Na data marcada para o jogo, o Atlético Nacional preparou uma comovente homenagem aos mortos na tragédia, e os colombianos lotaram o estádio Atanasio Girardot, em Medellín. Nas arquibancadas forradas com 45 mil torcedores, surgiram faixas e bandeiras de apoio: "O futebol não tem fronteiras", dizia uma. Na outra, ainda mais emblemática, o anúncio que parece ser dos mais reais: "Uma nova família nasce".

Hoje, na arena Condá, era possível ver faixas de agradecendo aos "hermanos" colombianos e torcedores levaram bandeiras do país com tarjas pretas.

Já o prefeito de Chapecó, Luciano Buligon, discursou vestindo a camisa do Atlético Nacional. “Não é à toa que visto essa camisa", afirmou. "O clube fez uma belíssima homenagem a todos nós.
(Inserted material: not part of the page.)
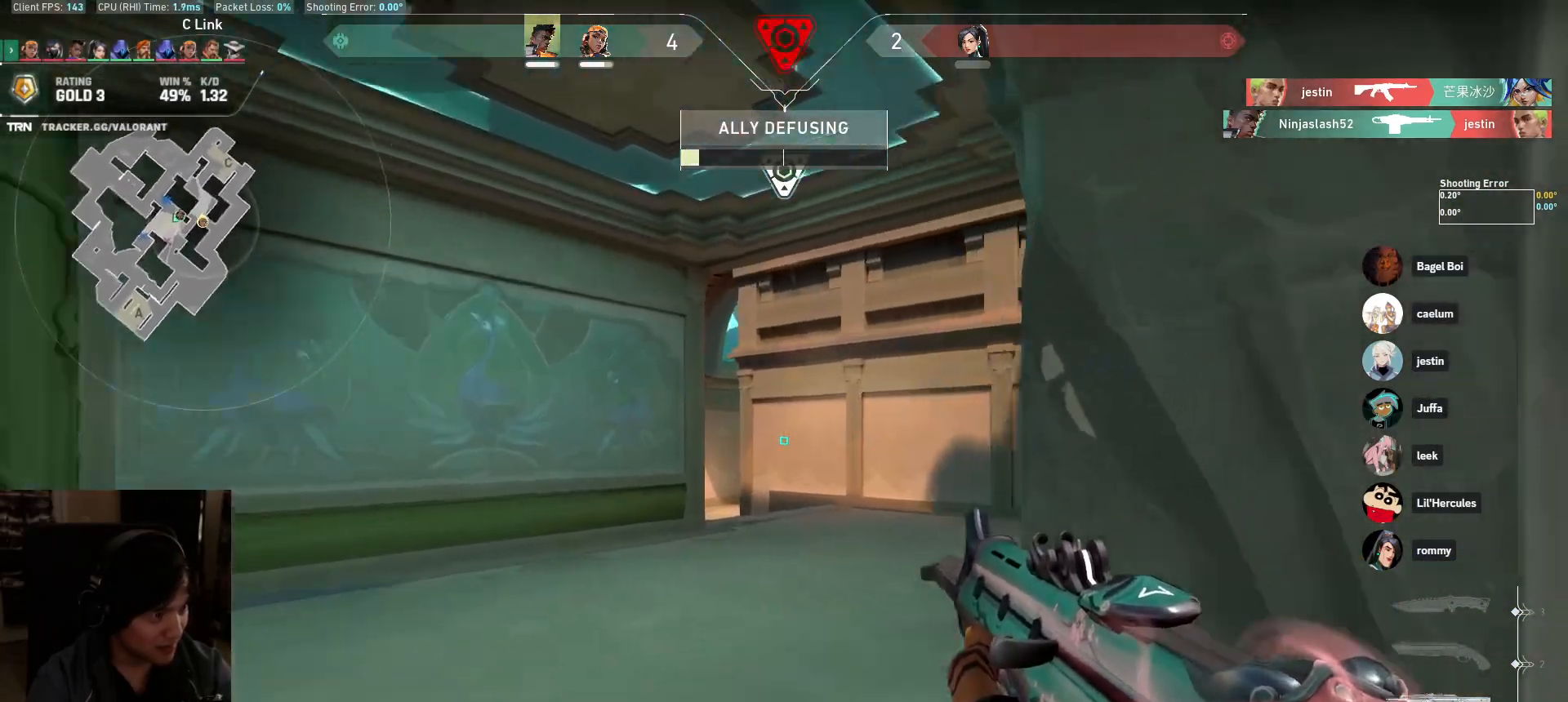
{"keys": ["a", "w"], "mouse": [], "events": [[17, "a", "up"], [200, "d", "down"], [383, "d", "up"], [433, "a", "down"]]}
O mais brilhante de todos foi a frase que ele cunharam em sua página na internet: ‘A Chapecoense veio para Medellín com um sonho e voltou como uma lenda’", disse Buligon depois de viajar de Medellín até Chapecó, onde chegou na manhã deste sábado (3), trazendo os corpos de 50 vítimas da tragédia.

luciano buligon

Tragédia interrompe sonho da Chape

A cidade de Chapecó, em Santa Catarina, e o futebol acordaram de luto na última terça-feira. O acidente com o avião que levava a Chapecoense para a Medellín, na Colômbia, deixou 71 mortos entre as 77 pessoas que estavam a bordo.

Além dos jogadores, o avião levava a comissão técnica e funcionários da equipe da Chapecoense e jornalistas que iriam cobrir o jogo a Copa Sul-Americana na quarta-feira, em Medellín, a primeira internacional da equipe do interior catarinense.

O avião caiu a poucos quilômetros do aeroporto de Medellín onde deveria ter pousado. Antes do acidente, o piloto fez contato com a torre de controle, informando "falha total" e "falta de combustível".

Autoridades colombianas confirmaram que o avião voava com menos combustível que o exigido por lei, e que o acidente foi causado por uma pane seca.

O avião, que havia decolado de Santa Cruz de la Sierra, na Bolívia, tinha como destino final o município colombiano de Medellín, onde a Chapecoense disputaria as finais da Copa Sul-Americana, contra o Atlético Nacional, na última quarta-feira.